Deficit dell’Attenzione e Iperattività

Gli effetti benefici di questa dieta sullo sviluppo neurocomportamentale non sono comunque una novità: già in passato è stata usata con successo anche in bambini affetti da ADHD, il disturbo da deficit dell’attenzione e iperattività, un problema che il Raine Study condotto su 1.799 quattordicenni, pubblicato sul Journal of Attention Disorders dai ricercatori del Telethon Institute of Child Health Care Research di Perth, in Australia, aveva legato alla dieta «all’americana» e giudicato prevenibile con un’alimentazione salutistica di tipo mediterraneo in cui prevalgono frutta, verdura, prodotti a base di grano integrale, carne bianca e pesce.

Alimentazione e Attività Fisica: La Chiave per la Salute

Alimentazione e attività fisica giocano un ruolo fondamentale per la nostra salute e rappresentano la chiave per la prevenzione delle malattie.
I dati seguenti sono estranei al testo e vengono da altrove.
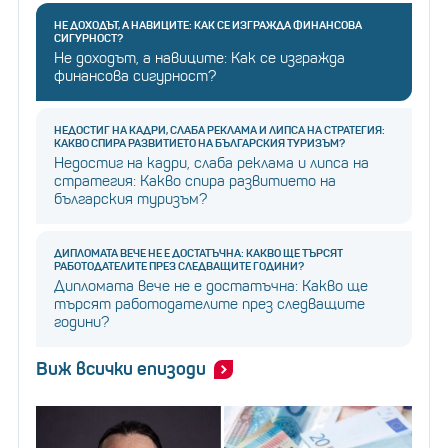
НЕ ДОХОДЪТ, А НАВИЦИТЕ: КАК СЕ ИЗГРАЖДА ФИНАНСОВА
СИГУРНОСТ?
Не доходът, а навиците: Как се изгражда
финансова сигурност?
НЕДОСТИГ НА КАДРИ, СЛАБА РЕКЛАМА И ЛИПСА НА СТРАТЕГИЯ:
КАКВО СПИРА РАЗВИТИЕТО НА БЪЛГАРСКИЯ ТУРИЗЪМ?
Недостиг на кадри, слаба реклама и липса на
стратегия: Какво спира развитието на
българския туризъм?
ДИПЛОМАТА ВЕЧЕ НЕ Е ДОСТАТЪЧНА: КАКВО ЩЕ ТЪРСЯТ
РАБОТОДАТЕЛИТЕ ПРЕЗ СЛЕДВАЩИТЕ ГОДИНИ?
Дипломата вече не е достатъчна: Какво ще
търсят работодателите през следващите
години?
Виж всички епизоди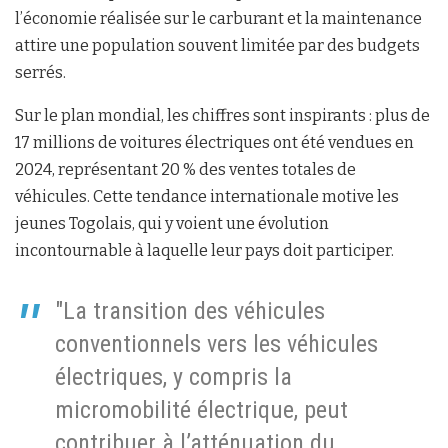
l’économie réalisée sur le carburant et la maintenance
attire une population souvent limitée par des budgets
serrés.
Sur le plan mondial, les chiffres sont inspirants : plus de
17 millions de voitures électriques ont été vendues en
2024, représentant 20 % des ventes totales de
véhicules. Cette tendance internationale motive les
jeunes Togolais, qui y voient une évolution
incontournable à laquelle leur pays doit participer.
"La transition des véhicules
conventionnels vers les véhicules
électriques, y compris la
micromobilité électrique, peut
contribuer à l’atténuation du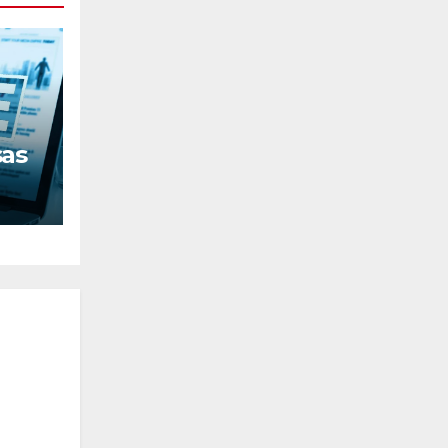
sas
nos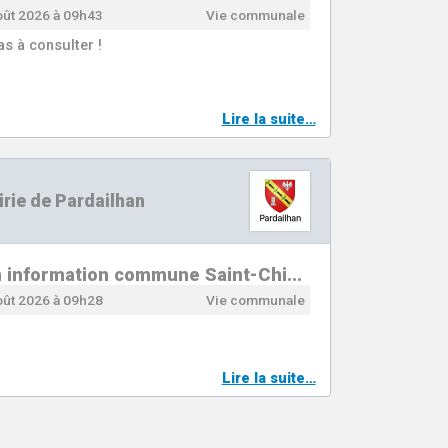
oût 2026 à 09h43
Vie communale
as à consulter !
Lire la suite…
rie de Pardailhan
n information commune Saint-Chi…
oût 2026 à 09h28
Vie communale
Lire la suite…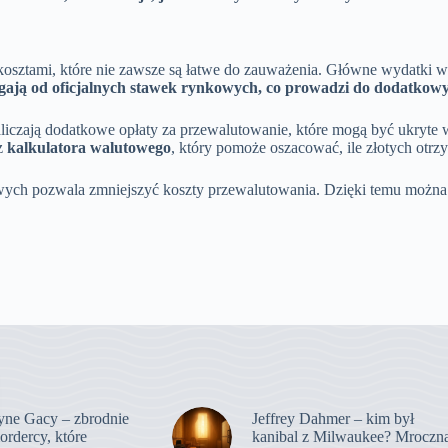
 kosztami, które nie zawsze są łatwe do zauważenia. Główne wydatki 
iegają od oficjalnych stawek rynkowych, co prowadzi do dodatkow
czają dodatkowe opłaty za przewalutowanie, które mogą być ukryte w
 z
kalkulatora walutowego
, który pomoże oszacować, ile złotych ot
sowych pozwala zmniejszyć koszty przewalutowania. Dzięki temu możn
ne Gacy – zbrodnie
Jeffrey Dahmer – kim był
ordercy, które
kanibal z Milwaukee? Mroczn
La prevenzione primaria ha come obiettivo il mantenimento dello stato di salute dell’individuo, promuovendo uno stile di vita sano e aiutando a contrastare i comportamenti a rischio, indipendentemente dall’ambito di riferimento. Due dei fulcri più importanti sono l’alimentazione e l’attività fisica. Mediante una dieta bilanciata e una regolare pratica sportiva possiamo accrescere il nostro benessere, ridurre il rischio di sviluppare patologie croniche e migliorare la qualità della vita.